The incidence of symptomatic SARS-CoV-2 infection, and of severe COVID-19 disease (defined as resting respiratory rate >30/min, or oxygen saturation <94% while breathing air) was studied in people who had received two vaccine doses before 1 March 2021, and who had, or had not, received a booster vaccine dose between 30 July 2021 and 31 August 2021. The incidence of infection, and of severe COVID-19 was studied for the same 32 day period (30 July 2021 - 31 August 2021). Thus, the effect of the booster dose could not be determined for durations greater than 32 days. Approximately 700,000 study subjects received the booster dose and approximately 400,000 did not. (5)
SARS- CoV-2 infection occurred in 4,439 (of approximately 400,000) people who had not received a booster, and in 934 (of approximately 700,000) people who had received a booster. The rate of infection was 11.3 times lower in the boosted people than in the non-boosted people. Delivering a booster dose to 1,000 people reduced the number who developed infection from approximately 26 to approximately 2.6. The number needed to be vaccinated to prevent one infection was approximately 40.
Severe COVID-19 occurred in 294 (of approximately 400,000) people who had not received a booster, and in 29 (of approximately 700,000) people who had received a booster. The rate of severe disease was 19.5 times lower in the boosted people than in the non-boosted people. Delivering a booster dose to 1000 people reduced the number who developed severe COVID-19 from approximately two to approximately 0.14. The number needed to be vaccinated to prevent one case of severe disease was approximately 500.
Vaccine efficacy against infection, which was estimated to have fallen to approximately 50 percent at 6-7 months after the primary vaccine course, was estimated to again be approximately 95 percent by 12-20 days after the booster dose.
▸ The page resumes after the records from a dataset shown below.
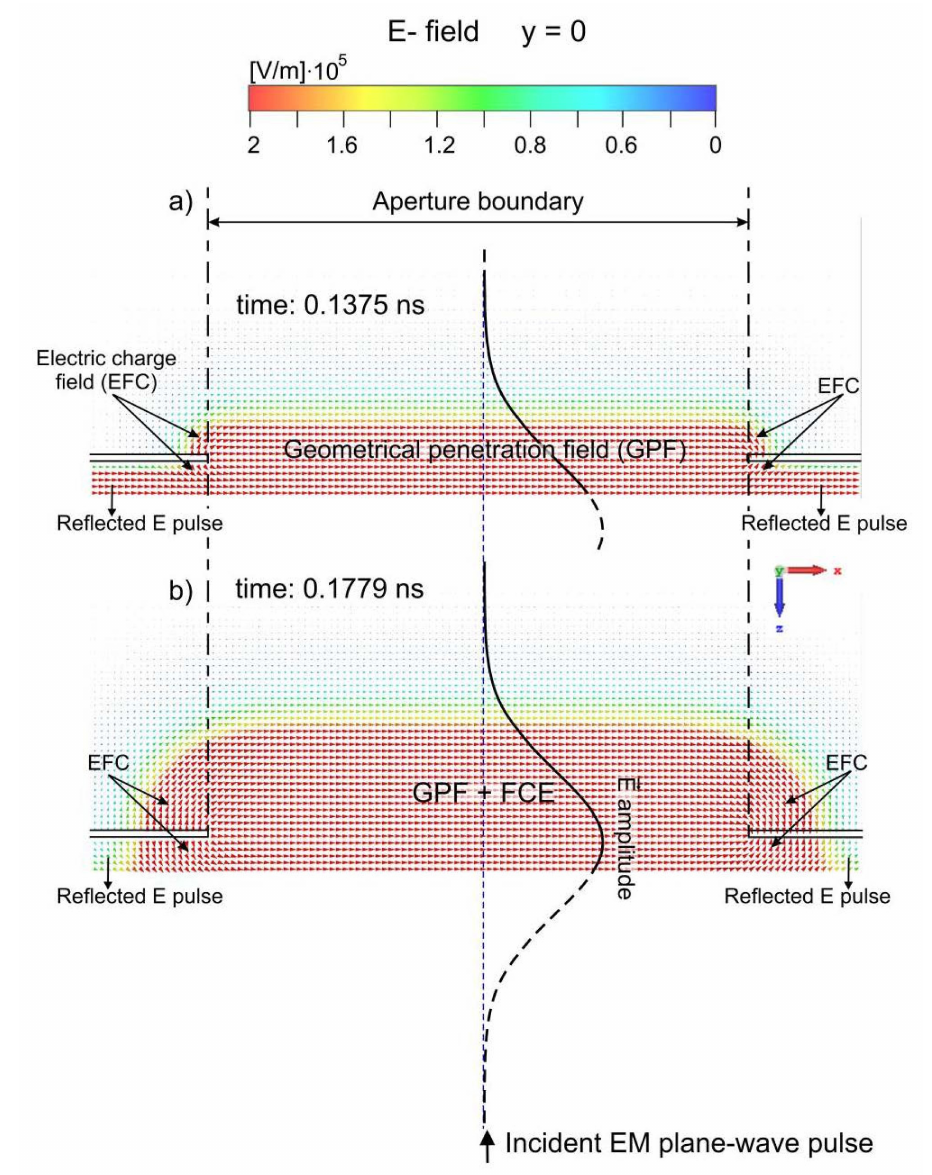
Figure 3. Illustration of the penetration and propagation of the electric field of the HPEM incident plane wave pulse in the enclosure at the early penetration stage for the area around the aperture: ( a ) t = 0.1375 ns, ( b ) t = 0.1779 ns in the plane y = 0 (the top view). GPF—the geometrical penetration field, ECF—the electric charge field. The color bar does not reflect the actual variation of the amplitude for larger amplitudes (relay on the field profile |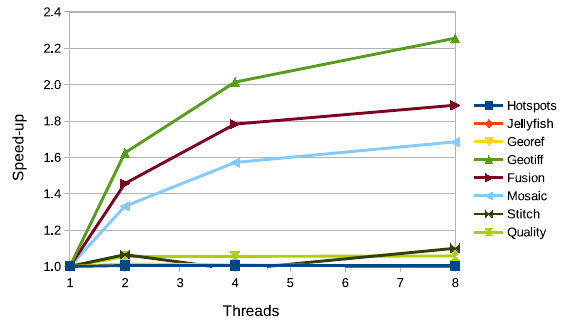
Figure 6: Algorithm performance speed-up in TILE-Gx36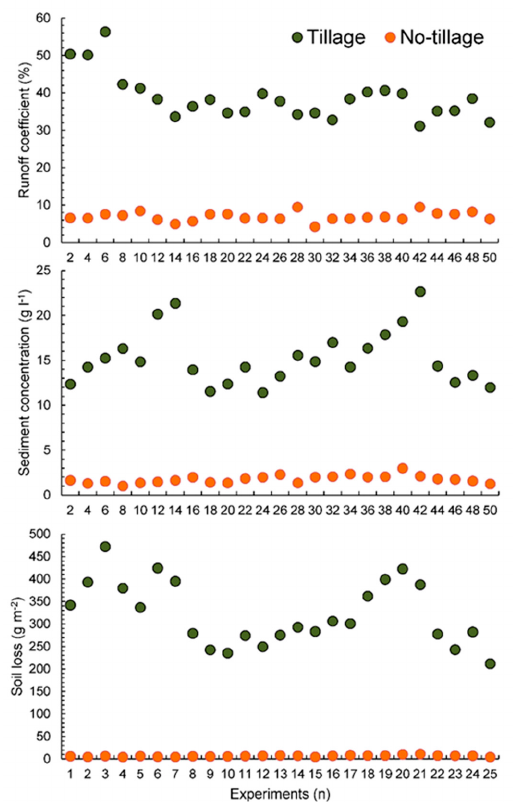
Figure 7. Soil hydrological and erosional response along the two inter-rows studied using simulated rainfall experiments. The distance between the plot was 2 m. A: Runoff coefficient (%); B: Sediment concentration (g L − 1 ) and, C: Soil erosion rate (g m − 2 ).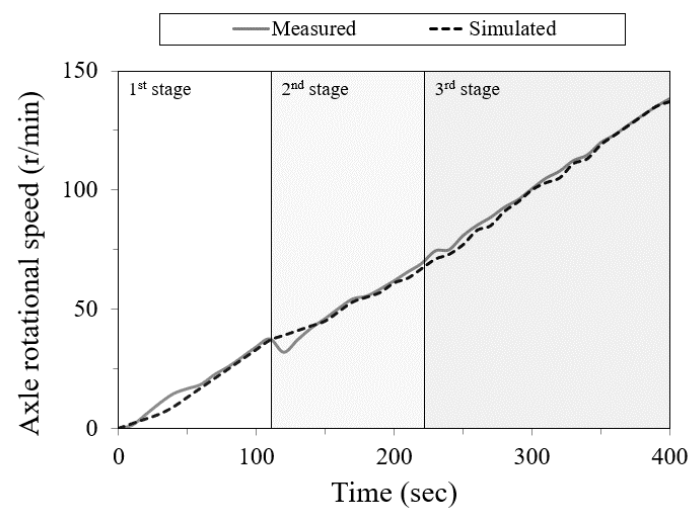
Figure 8. Comparison of axle rotational speed of the HMT for the measured and simulated results according to the gear stages. Table 4. Comparison of the axle rotational speed between the measured and simulation results based on the gear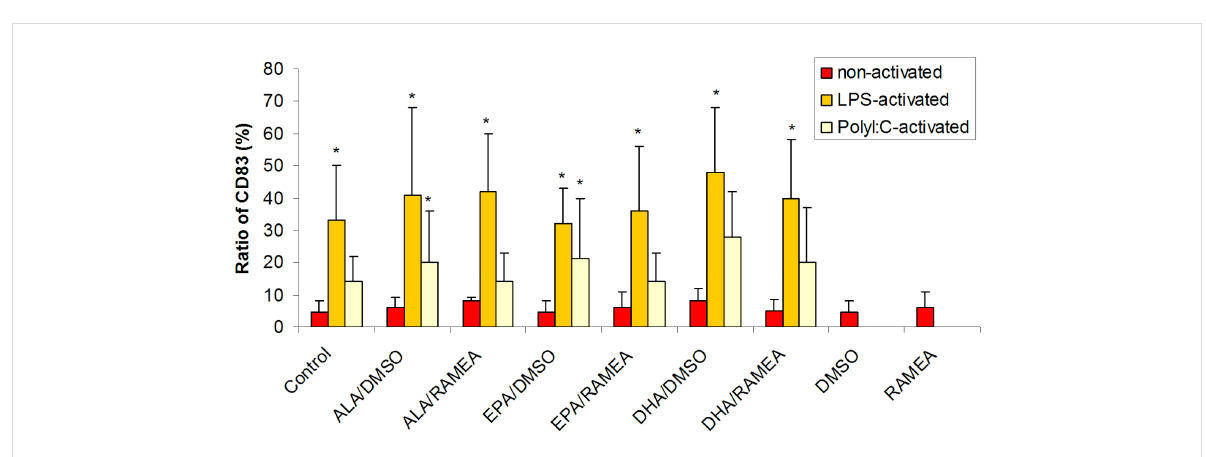
Figure 5: Effect of n − 3 PUFAs on the expression of the CD83 activation marker in resting (red), LPS-activated (yellow) and Poly(I:C)-activated (white) moDC ( N = 6) (* p < 0.05 compared to the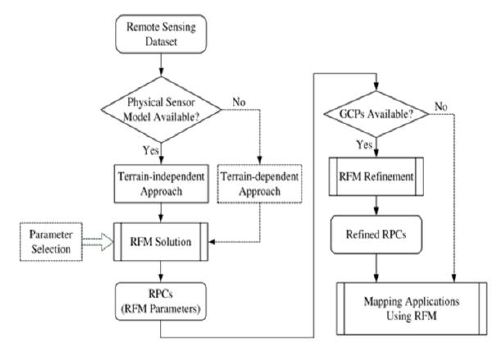
Figure 1. General workflow of developing an RF model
The article provided no information on either the numbers of cases requiring hospitalisation or on deaths.
A very recent press release from Pfizer, in mid-October, reported that a third vaccine dose, given approximately 11 months after administration of the second dose, reduced by 95 percent, the chance of having symptomatic SARS-CoV-2 infection. Symptomatic SARS-CoV-2 infection occurred in 109 people, out of approximately 5,000 who received a placebo third dose, but in only five people, out of approximately 5,000 who received a Pfizer vaccine third dose. (6) The number needed to be vaccinated to prevent one infection was approximately 50. Unfortunately the Pfizer press release provided no information about the impact of the booster dose on rates of severe covid-19, hospitalisation or death. The manuscript of the article that reports on this study is not yet available.
In summary, there is clear evidence that a booster dose of the Pfizer vaccine does increase serum neutralising antibody titres, and also reverses the decline in vaccine efficacy against infection, which occurs in the months following administration of the second vaccine dose. However, there is also good evidence that despite vaccine efficacy against infection waning significantly in the months after the primary vaccination course, vaccine efficacy against hospitalisation and against death remains extremely high.
The possible benefits from a booster vaccine dose will differ markedly depending on the individual’s risk of severe disease, hospitalisation, and death, and on the potential consequences of infection. People at particularly high risk of severe disease, or death, such as those over the age of 80 years, and those with severe underlying conditions, may derive benefit from a booster dose, but the duration of this benefit is unknown at present. People who, if infected, might transmit infection to a person at particularly high risk of severe disease may also be suitable candidates for a booster dose, but the same uncertainty about duration of benefit also applies to them. We need more detailed data. However, the greatest need at present is clear, to deliver a primary vaccination course to all those who wish to receive it.